Domo is in many ways a successfull American start-up, currently funded by venture capital, but also with a cristal clear business plan. In a video demo, Domo state that their core idea revolves around “the future of business management”. The demo gives viewers an “exclusive look at Domo”, ending with the invocation: “what you need is a platform that brings your people and all the data they rely on together in one place.” In short, Domo is all about business intelligence as social data. Via this video demo, the beautiful infographic and the sleepless data presented by Domo, the purpose of this article is to address similar challenges facing competitive intelligence in an a gradually modified information landscape. When data structures information—what to collect and analyse? If Domo promises it’s customers that their platform makes it “easy to see the information you care about”, how is data perceive and conceptualised? (Domo, 2015). In this article, we argue that data driven competitive intelligence—which is basically what companies like Domo do—particularly needs to pay attention to new forms of (A.) crowd orientated and (B.) media saturated information. If business intelligence traditionally has referred to a set of techniques and tools that transforms textual data into useful information for business analysis, such techniques need to consider that the media landscape has been altered in both a social and non textual direction.

If more data—is better data (as some would have it), accordingly more people that create more media, should be understood in a similar way. This article will consequently start with some introductory remarks around the broader concept of “media intelligence”, and the ways that competitive intelligence businesses has adapted to a transformed media environment—turned datascape. In the subsequent sections, the notions of “social competitive intelligence” and “media analytics” are used as two further concepts that media intelligence evolve around. Firstly, social competitive intelligence tries to understand how a changing information environment will impact organizations and companies by monitoring events, actors and trends. Information today doesn’t only want to be free—information wants to be social. If general usage of technology was once described with terms like social engineering, the linchpin of today’s culture of connectivity is social software. By presenting some findings from the so called CIBAS-project, we thus describe how organisations and companies increasingly rely on (more or less) (in)formal social networking structures and individual decision making as a means to increase rapid response and agile creativity.
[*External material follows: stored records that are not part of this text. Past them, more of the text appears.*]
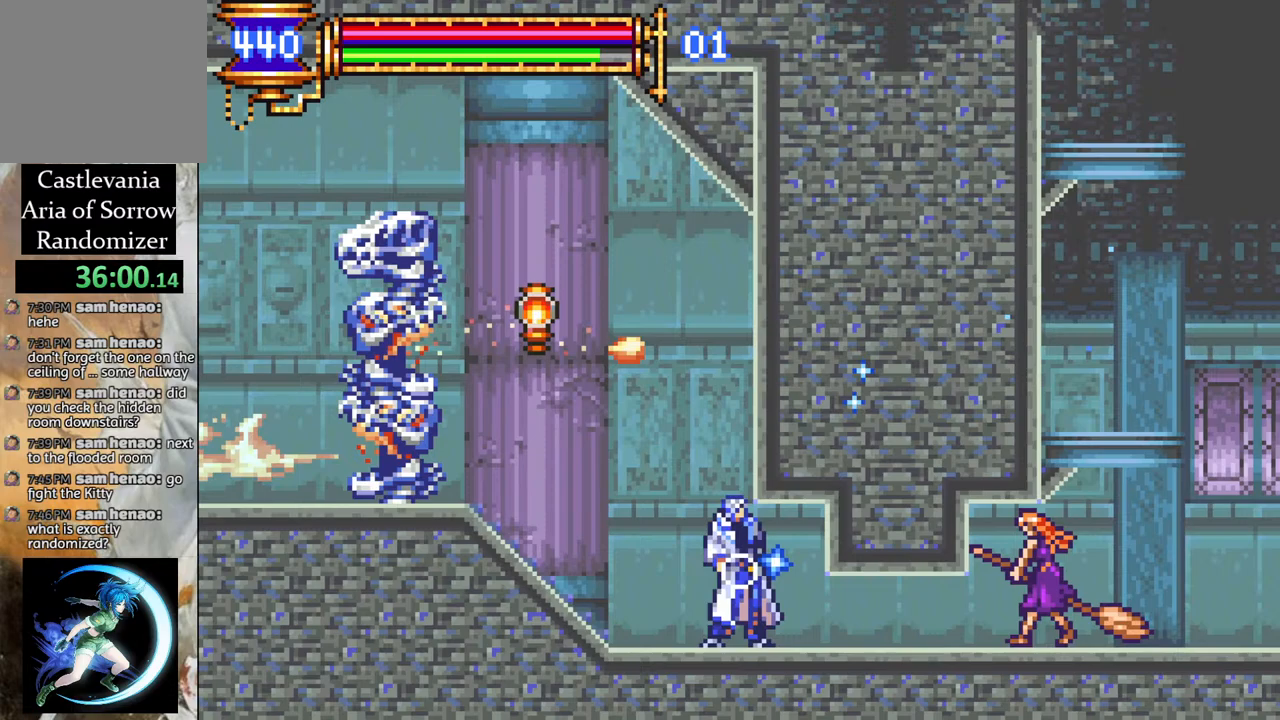
{"buttons": ["CIRCLE"], "left_stick": "center", "right_stick": "center", "events": [[67, "CROSS", "up"], [283, "DPAD_RIGHT", "down"], [400, "CIRCLE", "down"], [433, "DPAD_RIGHT", "up"]]}
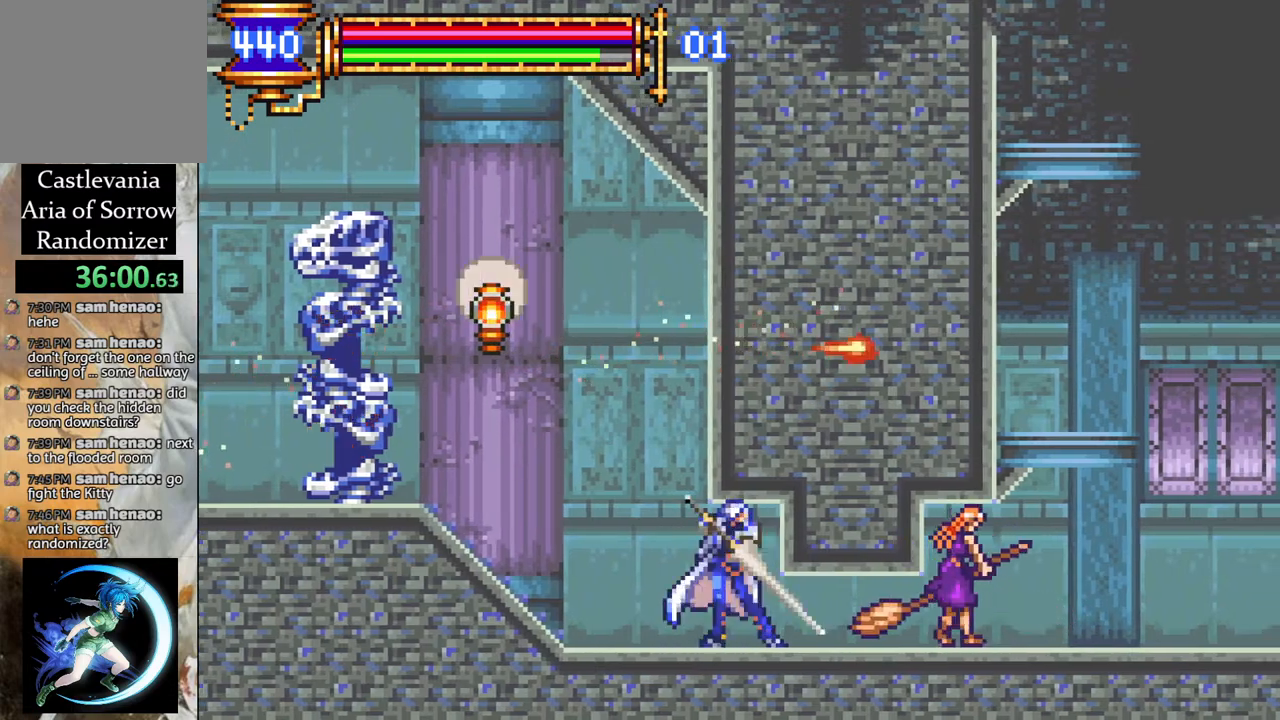
{"buttons": [], "left_stick": "center", "right_stick": "center", "events": [[17, "CIRCLE", "up"], [150, "CIRCLE", "down"], [233, "CIRCLE", "up"], [333, "CIRCLE", "down"], [400, "CIRCLE", "up"]]}
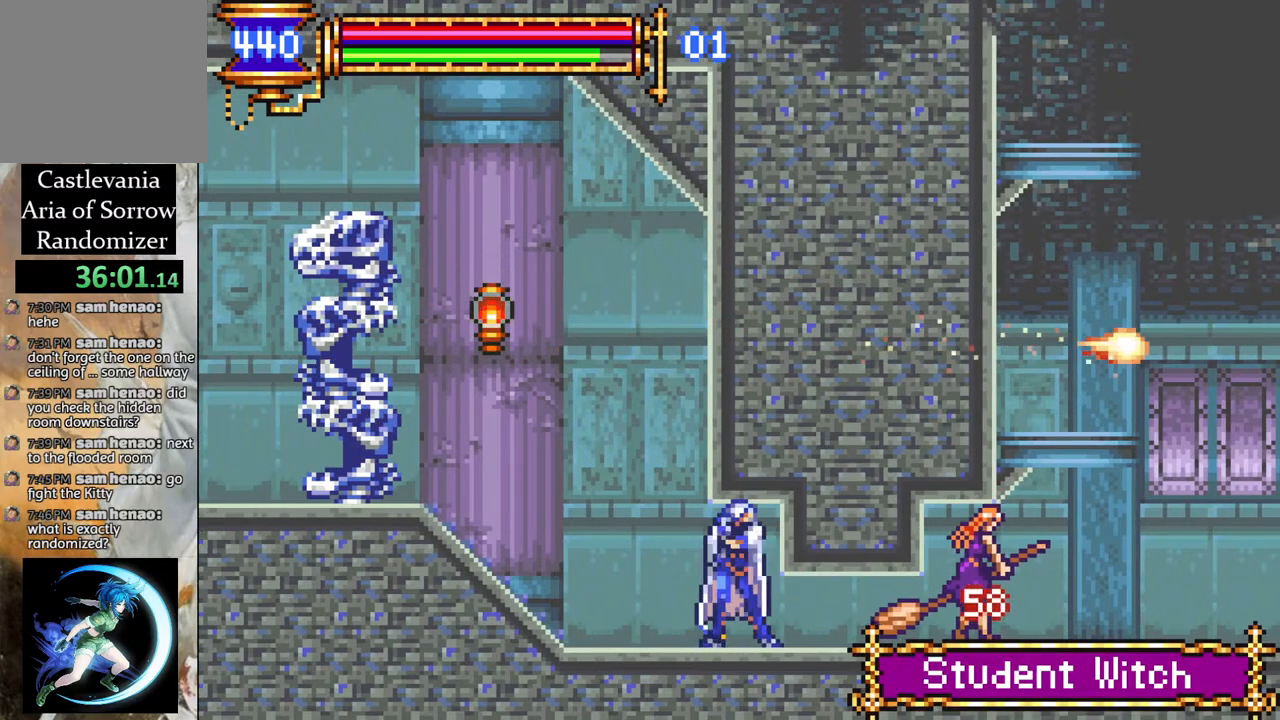
{"buttons": ["CIRCLE"], "left_stick": "center", "right_stick": "center", "events": [[17, "CIRCLE", "down"], [133, "CIRCLE", "up"], [183, "CIRCLE", "down"], [317, "CIRCLE", "up"], [500, "CIRCLE", "down"]]}
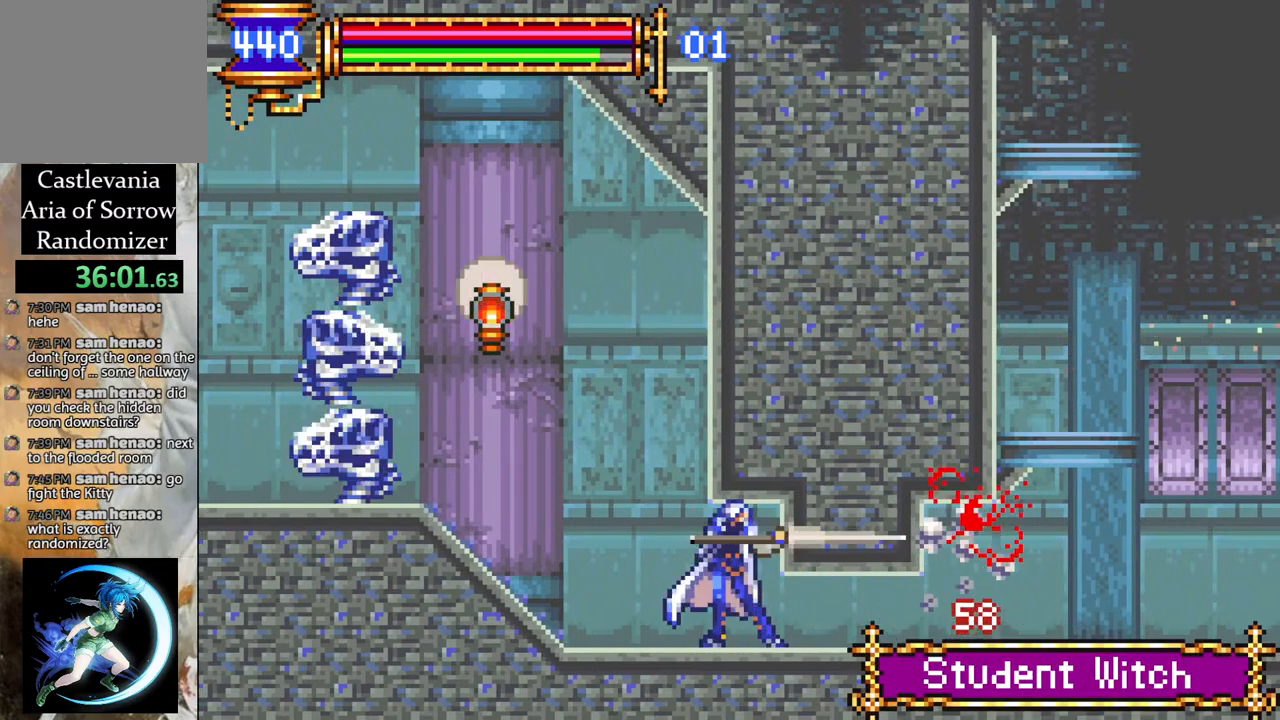
{"buttons": [], "left_stick": "center", "right_stick": "center", "events": [[133, "CIRCLE", "up"], [200, "CIRCLE", "down"], [300, "CIRCLE", "up"]]}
Secondly, if business analytics focuses on developing insights primarily on textual data and statistical methods, media analytics basically does the same—yet giving priority to audiovisual media streams, often with a slant of sociality—so called social video is for example perceived as increasingly trendy in the way businesses will use social media in years ahead. In our article we use “fashion analytics” as an example, gleaned from a commercial sector where audiovisual big data is currently in vogue. Finally, some concluding remarks are presented.